Que Japhet vienne habiter dans les tentes de Sem dit la Torah; ne serait-ce pas là la solution de cette opposition entre Philosophie et Torah? Il faut -et y compris d’un point de vue philosophique – présupposer la relation éthique et la connaissance qu’en élabore le judaïsme pour faire justement de la science au sens de logos de l’être ; c’est ce qu’a volontairement et par orgueil,méconnu la chrétienté d’où ses déboires totalitaires dans lesquels l’homme est devenu une simple chose pour l’homme. Il faut replacer les choses dans leur juste perspective et une science avec conscience s’ensuivra.

Abraham

Torah et philosophie sont-elles compatibles ?

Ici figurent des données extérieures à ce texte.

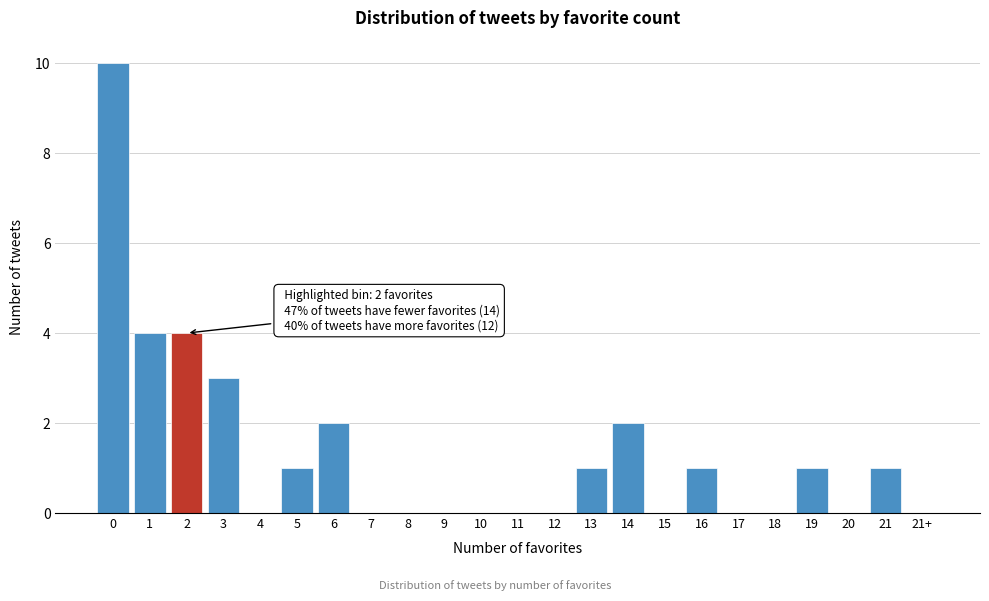

Reading left to right, list all the values displayed in this chart.

0=10	1=4	2=4	3=3	4=0	5=1	6=2	7=0	8=0	9=0	10=0	11=0	12=0	13=1	14=2	15=0	16=1	17=0	18=0	19=1	20=0	21=1	21+=0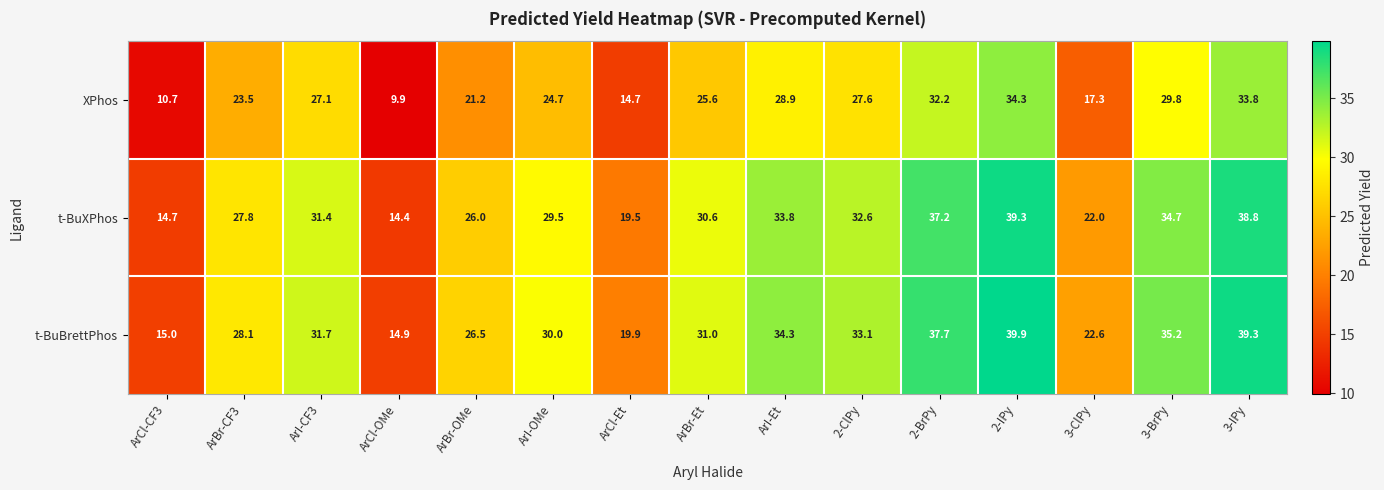

Where is XPhos nearest to the value 22?

ArBr-OMe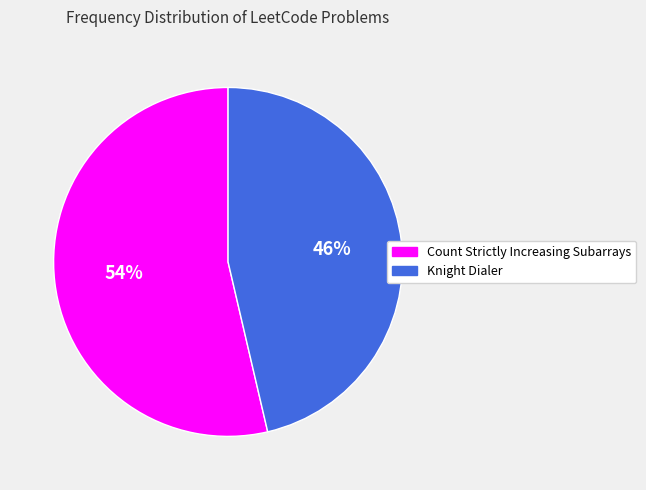

Which has a higher value, Count Strictly Increasing Subarrays or Knight Dialer?

Count Strictly Increasing Subarrays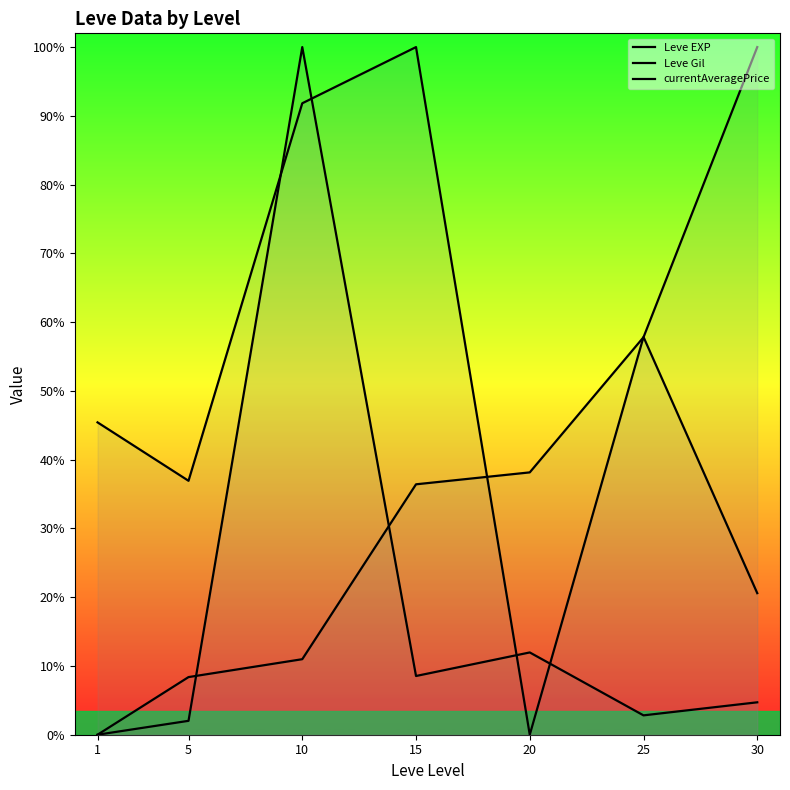

How many series are shown in this chart?

3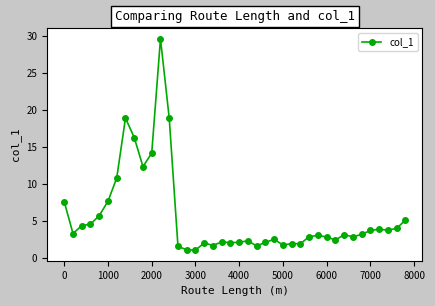

What is the maximum value shown in the chart?

29.7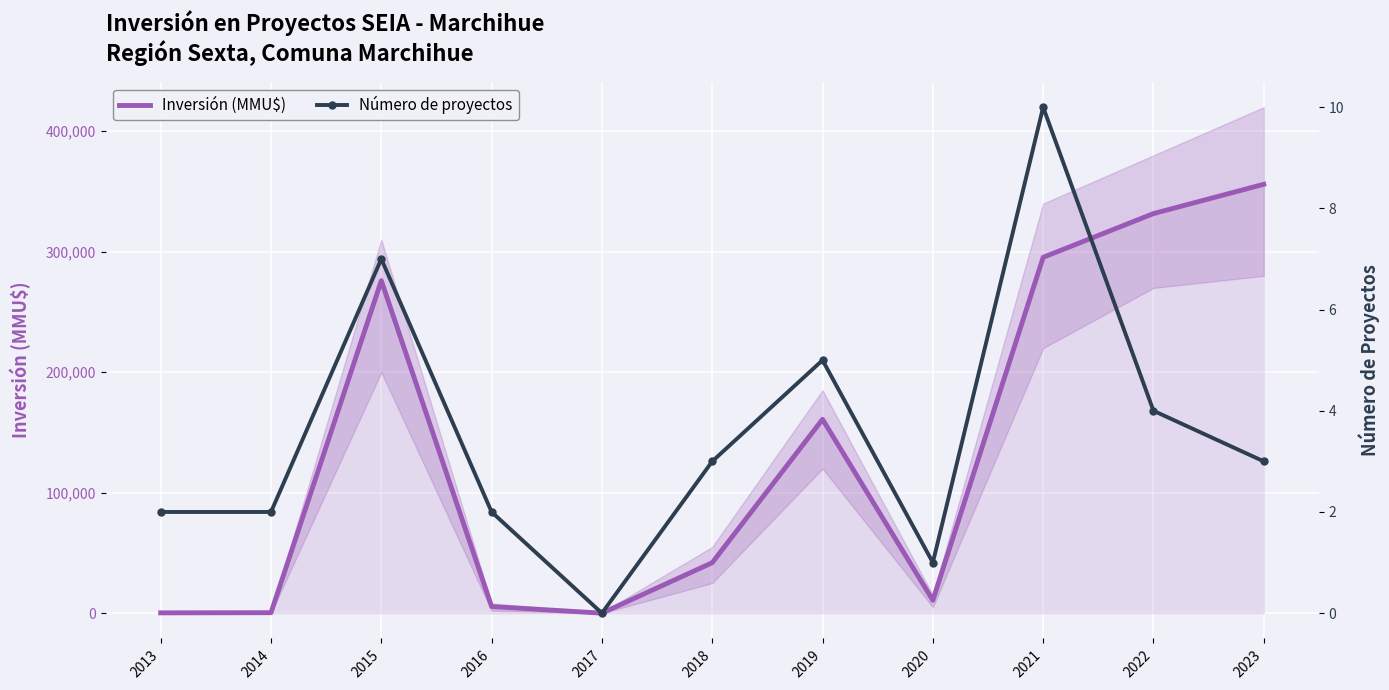

Rank the series by their maximum value, from highest to lowest.

Inversión (MMU$), Número de proyectos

Moïse Maimonide était un philosophe aristotelicien, il était une personne authentique Juif et authentiquement philosophe. Ces deux oeuvres principales en témoihgnent. La première grande oeuvre Mishné Torah est une exaltation de l’Enseignement de Moïse, de la Torah, pas du Talmud ; Dans sa seconde oeuvre magistrale il fait une critique objective des rabbinismes dans son oeuvre philosophique : Le guide des égarés (= rabbins). Cet écrit est rempli d’arcanes pour n’être étudié et compris que par les initiés. Il reprochait aux rabbinismes de perpétuer la réforme religieuse du scribe Ezra édictée en l’an 398 avant notre ère. Réforme imposée par le colonisateur de l’époque la Perse. Cette réforme religieuse change sur 5 points la Torah et elle expose les Enfants d’Israël aux malédictions programmées par Moïse par le rouleau de la Torah qui a pour titre Devarim (Deutéronome) section Ki-tavo chapitre 28 versets 15 à 69, où Moïse précise, si, nous changions même un yod de la Torah un torrent de malédictions s’abbatrait sur Israël.
Si, un jour vous prenez le temps de lire ces 54 versets, vous seriez terrifiés et vous réaliserez que les malédictions annoncées se sont réalisées. Car depuis 25 siècles les Enfants d’israël, du moins ceux et celles qui restèrent attachés à la Torah et qui considèrent les fils d’Abraham, d’Isaac et de Jacob/Israël ont subi au cours des siècles, souffrances, perscutions, convertions forcées, jusqu’à l’ignominieuse shoah.
Que faut-il plus au Beth Din pour abroger cette réforme ? Il est que les rabbinistes ni l’enseignent ne pratiquent la Torah, mais seulement le Talmud, c’est-à-dire la tradition orale devenue écrite par nécessité historique.

Marc

Ezra que tu aimerais tant combattre, comme tous tes congénères mahométans, est le fondateur du judaïsme talmudique sans lequel il n’y a aucun lien entre la mystique et la raison, raison de l’effondrement de ton monde sous les mahométans et de leur radicalité soi-disant « extatique » qui les conduit au suicide et au meurtre. Les fanatiques ne sont pas les bienvenus, il va être temps que tu change de disque. Seule la connaissance de la Loi (ou Jurisprudence) permet à l’homme de supporter la tension entre tradition enseignée et modernité à vivre et à trouver sa place dans le monde des générations. Ezra est la cible de tous les fanatiques, parce que sans lui, certains Gurus pensent pouvoir se permettre d’être pris pour l’incarnation de la vérité vraie en privant autrui de leur libre-arbitre. Ce que tu préconises, c’est la loi de la Secte et l’interdiction de vivre au présent et vers l’avenir. Or la Torah est un projet et une alliance. Elle n’a jamais été « abrogée » par des malédictions univoques, comme tu le prétends (en tout cas pas sans que le contraire soit aussi donné).